5 g of copper sulfate was dissolved in water and the volume of the solution was brought to 500 cm.

5 g of copper sulfate was dissolved in water and the volume of the solution was brought to 500 cm.
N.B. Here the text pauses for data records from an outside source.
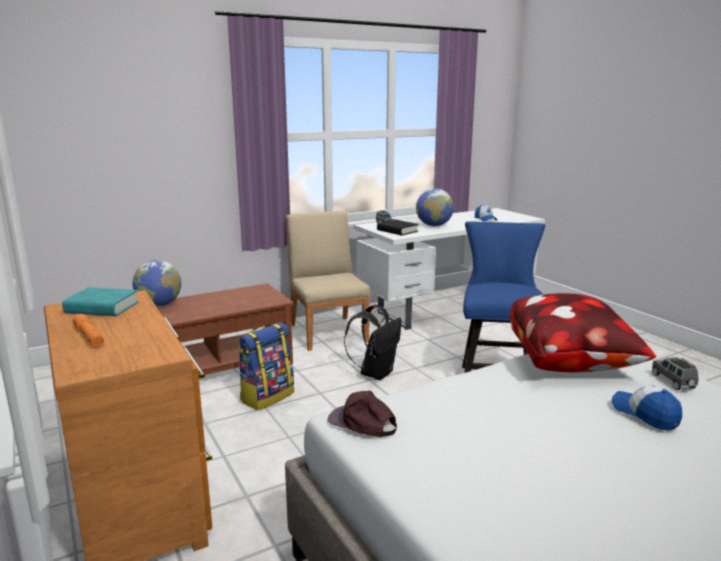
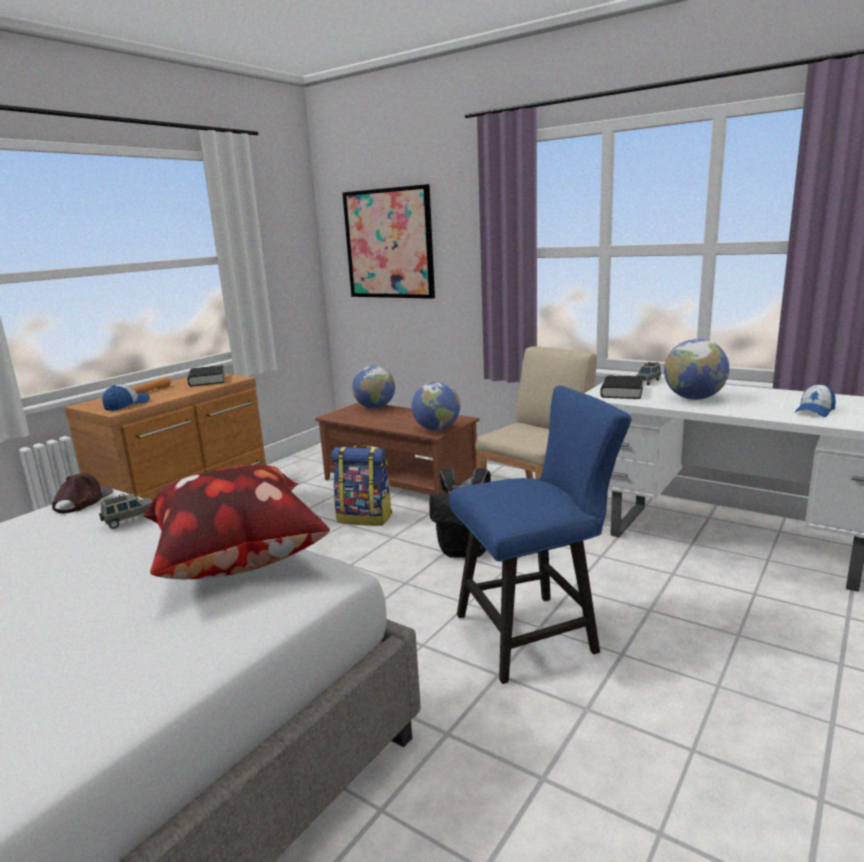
camera: 65 degrees right, 0 degrees up
(102, 308) = (207, 380): turquoise book -> black book
(106, 130) = (389, 244): none -> picture
(271, 298) = (437, 429): none -> globe
(645, 414) = (81, 617): cap -> cap (127, 405)
(673, 381) = (195, 636): grey toy car -> grey toy car (129, 520)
What amount of copper sulfate is contained in the resulting solution?

Given:
m (CuSO4 * 5H2O) = 5 g
V solution (CuSO4) = 500 cm3 = 500 ml

To find:
n (CuSO4) -?
m (CuSO4) -?
ω (CuSO4) -?

Solution:
1) M (CuSO4 * 5H2O) = Mr (CuSO4 * 5H2O) = Ar (Cu) + Ar (S) + Ar (O) * 4 + Ar (H) * 2 * 5 + Ar (O) * 5 = 64 + 32 + 16 * 4 + 1 * 2 * 5 + 16 * 5 = 250 g / mol;
M (CuSO4) = Mr (CuSO4) = Ar (Cu) + Ar (S) + Ar (O) * 4 = 64 + 32 + 16 * 4 = 160 g / mol;
2) n (CuSO4 * 5H2O) = m (CuSO4 * 5H2O) / M (CuSO4 * 5H2O) = 5/250 = 0.02 mol;
3) n (CuSO4) = n (CuSO4 * 5H2O) = 0.02 mol;
4) m (CuSO4) = n (CuSO4) * M (CuSO4) = 0.02 * 160 = 3.2 g;
5) Since the density of the CuSO4 solution is not indicated, we will take it as the density of water;
6) m solution (CuSO4) = ρ (H2O) * V solution (CuSO4) = 1 * 500 = 500 g;
7) ω (CuSO4) = m (CuSO4) * 100% / m solution (CuSO4) = 3.2 * 100% / 500 = 0.64%.

Answer: The amount of substance CuSO4 is 0.02 mol; weight – 3.2 g; mass fraction – 0.64%.